Easiest solution is to have a different style of bounty for murder and for damage. IOW, perhaps have the PF bounties reserved for the PKs and everything else as local.
Yeah they're going to have to address it in some way for sure, I mean I get OP's point completely. I've said before, space pirates are about as classical a sci-fi trope as you'll ever see and totally have a place in the game, so it's going to need some careful balancing.

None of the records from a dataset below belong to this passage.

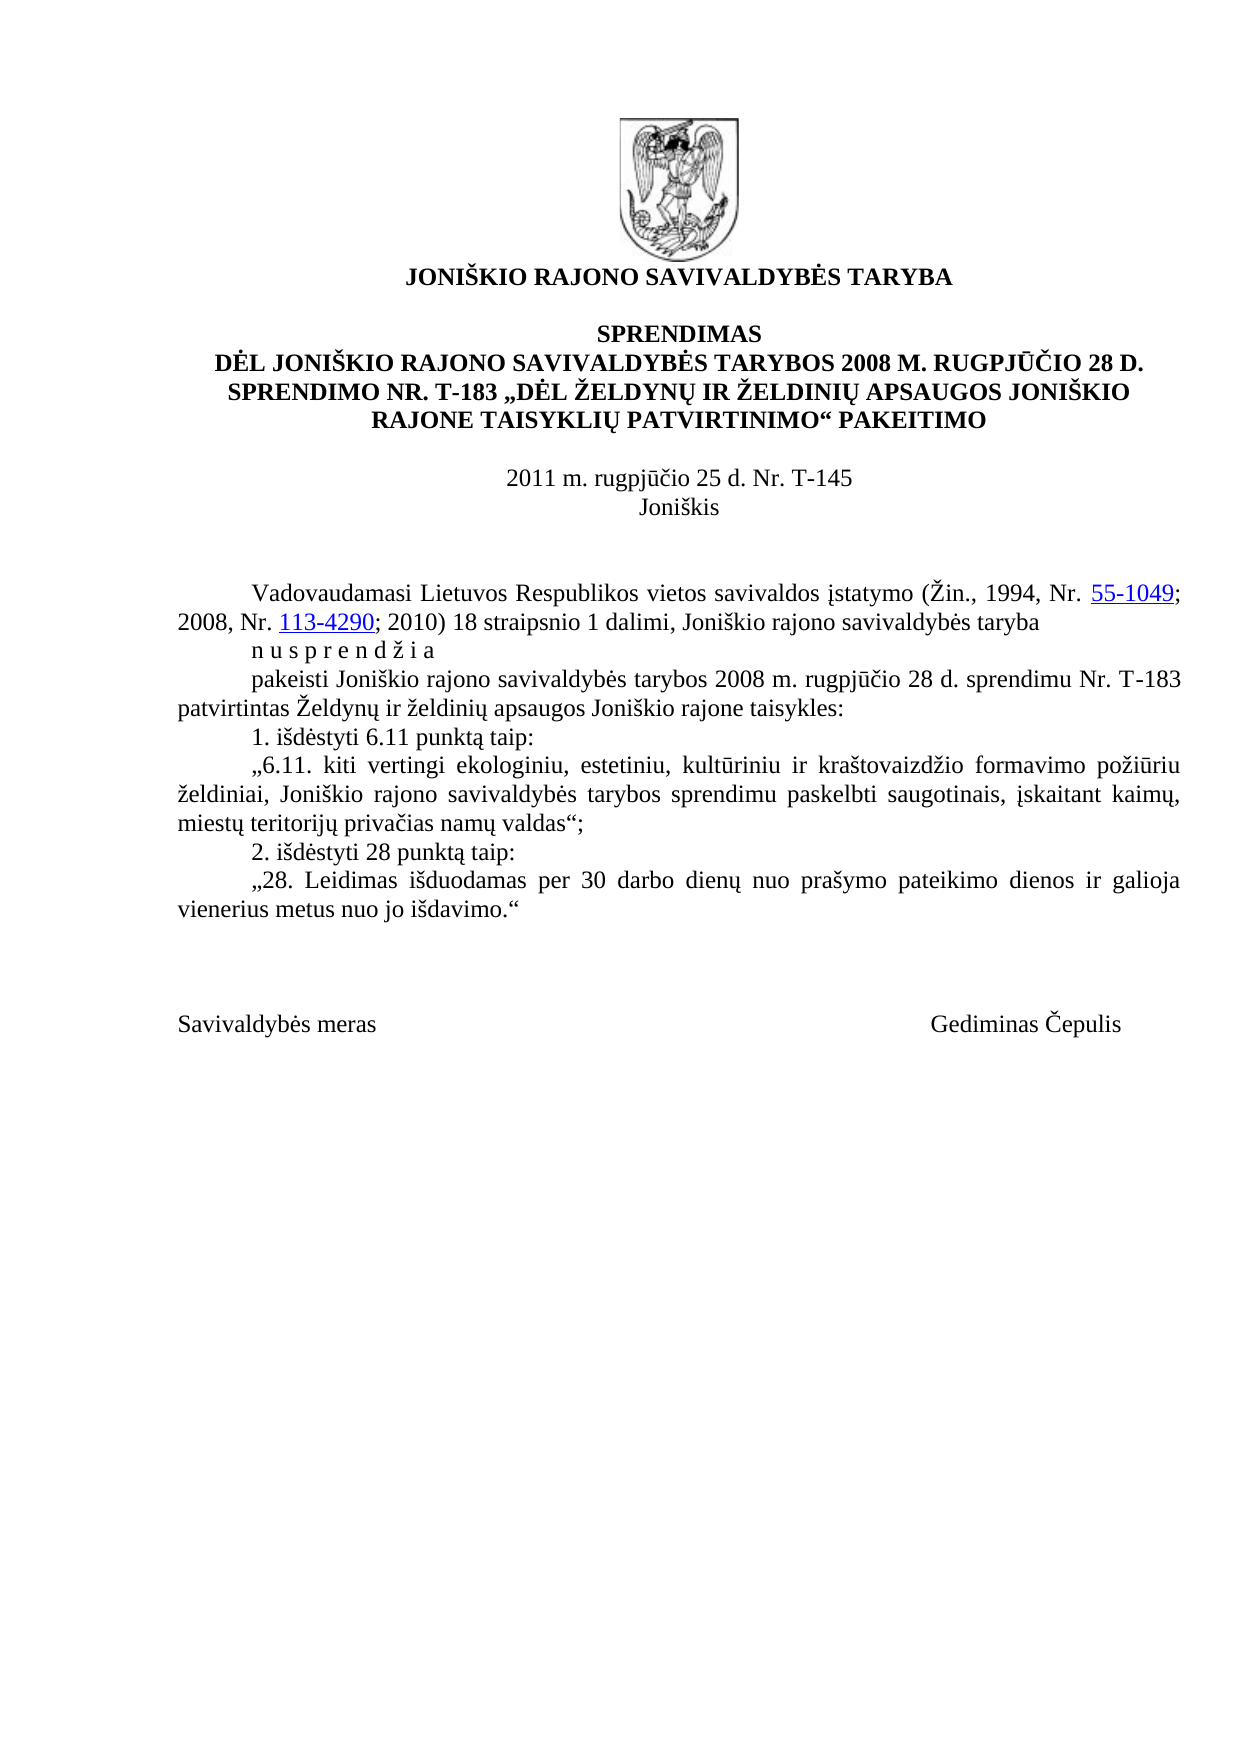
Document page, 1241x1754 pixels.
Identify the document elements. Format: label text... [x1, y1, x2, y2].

text „6.11. kiti vertingi ekologiniu, estetiniu, kultūriniu ir kraštovaizdžio formavimo požiūriu želdiniai, Joniškio rajono savivaldybės tarybos sprendimu paskelbti saugotinais, įskaitant kaimų, miestų teritorijų privačias namų valdas“; [177, 751, 1181, 837]
text SPRENDIMAS [177, 319, 1181, 348]
text 2. išdėstyti 28 punktą taip: [177, 837, 1181, 866]
text 2011 m. rugpjūčio 25 d. Nr. T-145 [177, 463, 1181, 492]
text Savivaldybės meras Gediminas Čepulis [177, 1009, 1181, 1038]
text JONIŠKIO RAJONO SAVIVALDYBĖS TARYBA [177, 262, 1181, 291]
text dėl joniškio rajono savivaldybės TARYBOS 2008 m. RUGPJŪČIO 28 d. SPRENDIMO NR. T-183 „DĖL ŽELDYNŲ IR ŽELDINIŲ APSAUGOS JONIŠKIO RAJONE TAISYKLIŲ PATVIRTINIMO“ PAKEITIMO [177, 348, 1181, 434]
text „28. Leidimas išduodamas per 30 darbo dienų nuo prašymo pateikimo dienos ir galioja vienerius metus nuo jo išdavimo.“ [177, 866, 1181, 923]
text Joniškis [177, 492, 1181, 521]
text n u s p r e n d ž i a [177, 636, 1181, 664]
text Vadovaudamasi Lietuvos Respublikos vietos savivaldos įstatymo (Žin., 1994, Nr. 55-1049; 2008, Nr. 113-4290; 2010) 18 straipsnio 1 dalimi, Joniškio rajono savivaldybės taryba [177, 578, 1181, 636]
text 1. išdėstyti 6.11 punktą taip: [177, 722, 1181, 751]
text pakeisti Joniškio rajono savivaldybės tarybos 2008 m. rugpjūčio 28 d. sprendimu Nr. T-183 patvirtintas Želdynų ir želdinių apsaugos Joniškio rajone taisykles: [177, 664, 1181, 722]
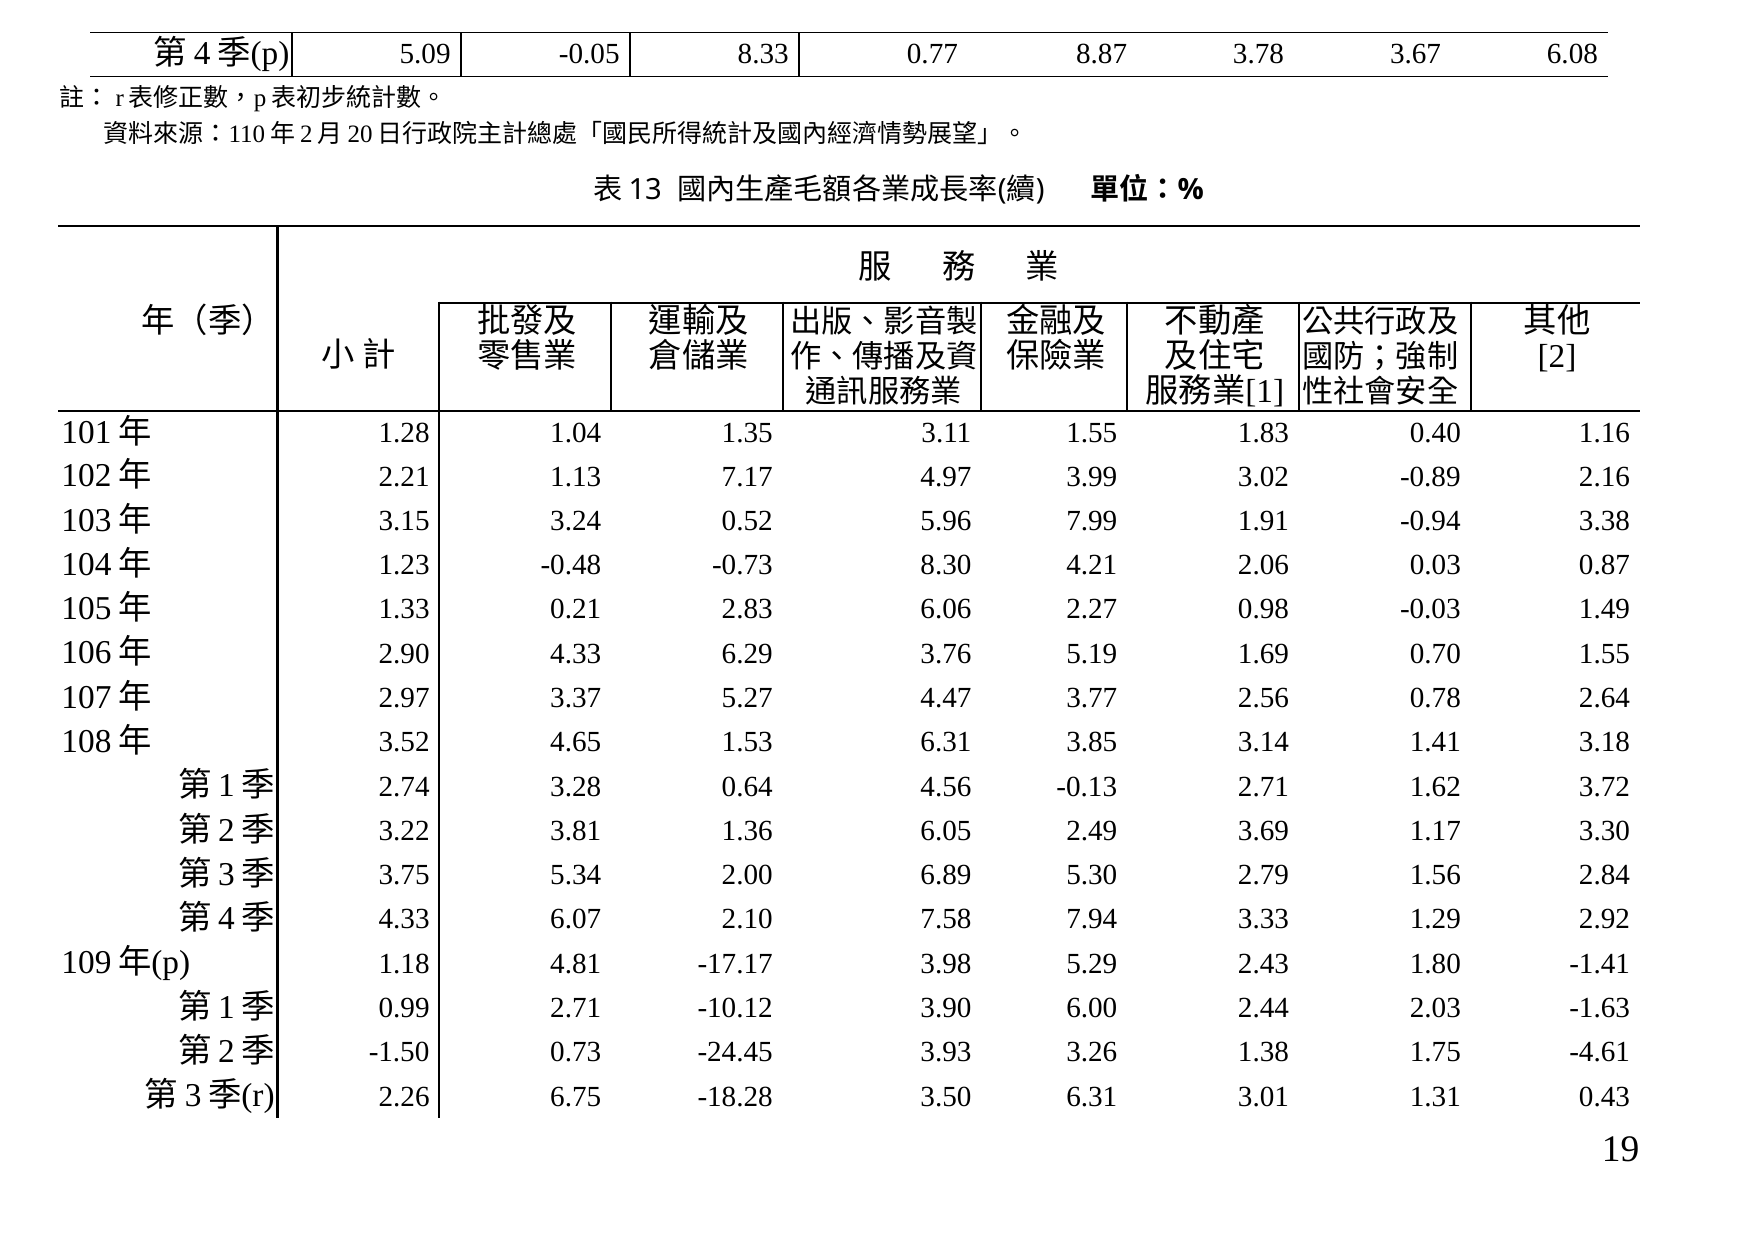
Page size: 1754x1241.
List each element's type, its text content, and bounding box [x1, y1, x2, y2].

One of the biggest problems comes from the sheer scale of the game world we have; traditionally you'd have the 'pirate system' with the requisite scary-looking base and the rum-guzzlers would all hang out there raiding the surrounding systems before retreating back to base for grog and booty. No not
that kind. Well Ok, some. Players of a non-piratical bent would fear the pirate system and would only venture inside in strong combat ships, looking to sweep the wretched hive of scum and villainy clean. Etc.
It worked great for Freelancer with its 20-odd systems but in this game with 20,000 systems or so in the bubble alone, it's a non-starter and we definitely can't have a situation where a player who chooses to play as a pirate finds himself only able to operate in a handful of 'super-anarchy' systems. Partly because it defeats the entire object of playing in a vast galaxy but mainly because they'd never
see a legitimate trader bumbling along waiting to be pulled over and robbed to begin with as those players wouldn't go within 10 jumps of any such system in a lightly armed trade ship.
However surely part of the experience and the appeal of playing as a pirate is being wanted by the law and evading them? Without that, a pirate is basically just a trader who doesn't bother buying stuff.